Passage shown =
*** Begin section ***

In production ML systems, canary deployments are a critical strategy for safely rolling out new model versions. A small percentage of traffic is routed to the new (canary) model while the majority continues to use the existing (baseline) model. By comparing their performance, you can decide whether to promote the canary to full production or roll back.
Given prediction results from both canary and baseline models, compute key comparison metrics to determine if the canary deployment is healthy.
Each result in both lists is a dictionary with:
- 'latency_ms': Response latency in milliseconds (float)
- 'prediction': The model's predicted value
- 'ground_truth': The actual correct value
Write a function analyze_canary_deployment(canary_results, baseline_results, accuracy_tolerance, latency_tolerance) that computes:
- canary_accuracy: Fraction of correct predictions for canary model (0-1)
- baseline_accuracy: Fraction of correct predictions for baseline model (0-1)

*** End section ***

Listed records =

*** Begin section ***

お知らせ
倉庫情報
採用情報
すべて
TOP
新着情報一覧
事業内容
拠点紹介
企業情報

*** End section ***
*** Begin section ***

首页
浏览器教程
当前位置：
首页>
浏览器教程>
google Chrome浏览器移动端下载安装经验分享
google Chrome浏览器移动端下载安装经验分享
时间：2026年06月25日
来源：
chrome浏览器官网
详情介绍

*** End section ***

Description of the task =
In the canary deployment text, which model does the majority of traffic continue to use? The data here come from a separate source, unrelated to the canary deployment text.

Reply =
The existing (baseline) model.